His baby. The one April should have been giving birth to any day now. But she certainly didn’t have a newborn with her, and she didn’t look as if she’d just delivered, either.
“Play along,” she whispered, a split second before she hooked her left arm around his neck, dragged him in front of her and put her gun to his head.
“I have Marshal Crockett,” April called out to someone.
“What the devil’s going on here?” Chase snarled, and he shoved her away from him.
“You have to play along,” April repeated. Definitely not the tone of a terrified woman on the run. Nor was that a weak grip she put on him when she yanked him back against her.
Damn.

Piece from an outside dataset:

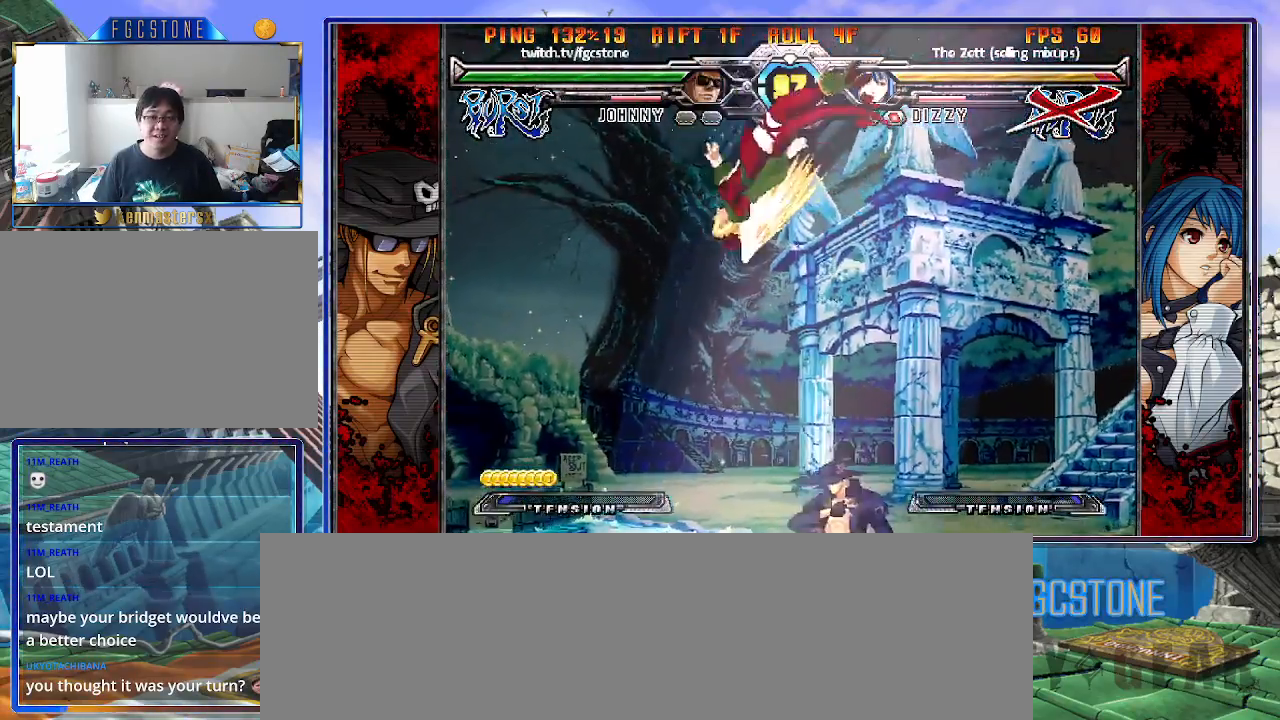
{"buttons": [], "left_stick": "left", "events": [[100, "HS", "down"], [100, "left_stick", "center"], [183, "HS", "up"], [350, "left_stick", "left"], [417, "left_stick", "center"], [467, "left_stick", "left"]]}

Was April up to her old tricks again?
“Put down your gun,” she added in a whisper. “And whatever you do, don’t shoot him.”
Chase didn’t get a chance to ask her anything else because he heard the footsteps. Heavy, hurried ones. And he soon spotted the guy who’d been firing shots at him.
The very snake who’d killed Deanne.
Chase didn’t put down his gun as April had demanded, but she shoved his hand by his side. Maybe so that his weapon would be out of sight. Or perhaps because this was some kind of sick game she was playing.
The killer came right toward them, and the moment he spotted April—and the gun she had to Chase’s head—he lifted his ski mask.
And he smiled.
Chase didn’t recognize him. The guy was a stranger, but judging from his sheer size and the hardened look on his scarred face, this was a hired thug. He certainly didn’t look like a man ready to negotiate surrender, not with that Kevlar vest and multiple guns holstered on his bulky body.
“Good job,” the guy told April. “Well, sorta good. That wasn’t you shooting at me, now, was it?”
“I aimed over your head. I wanted Marshal Crockett to think I was trying to kill you so he’d come to me. It worked.”
Oh, man. Was this really a trap? Possibly. But Chase kept going back to April’s play along comment.
What kind of sick plan was this?
The man stared at her. A long time. As if he might challenge what she’d just told him. Then, he shrugged. “Guess it did work. Now take a hike so I can finish this. Unless you’d rather watch while I have a word with your ex-lover. It might involve a bullet or two.”
Shaking her head, April stood. Slowly. “No, I’d rather skip that part. Just give me what you promised, and I’ll leave.”
Chase stood, too, hoping it wasn’t a mistake that he hadn’t already put an end to this hulking clown. Or that he’d semi-trusted April when she’d rattled off those whispered instructions about not shooting the guy.
“Give me what you promised,” April demanded to the man.
Now Chase heard some emotion in her voice. She was scared. Which meant whatever the heck was going on here was possibly about to take an even worse turn than it already had.
“You’ll have to wait a little longer,” the man said. He motioned for her to leave. “I’ll meet you at your car, and you’ll get it then.”
Chase still didn’t have a clue what this conversation was about, but he had no doubts that this bozo was about to try to kill him.
“You promised.” April’s voice was trembling now.
The man smiled again. There was no friendliness or humor in it. “And it’s a promise I’ll keep, okay? Just not right now at this second. I need to have that little chat with this cowboy cop first while you hurry along.”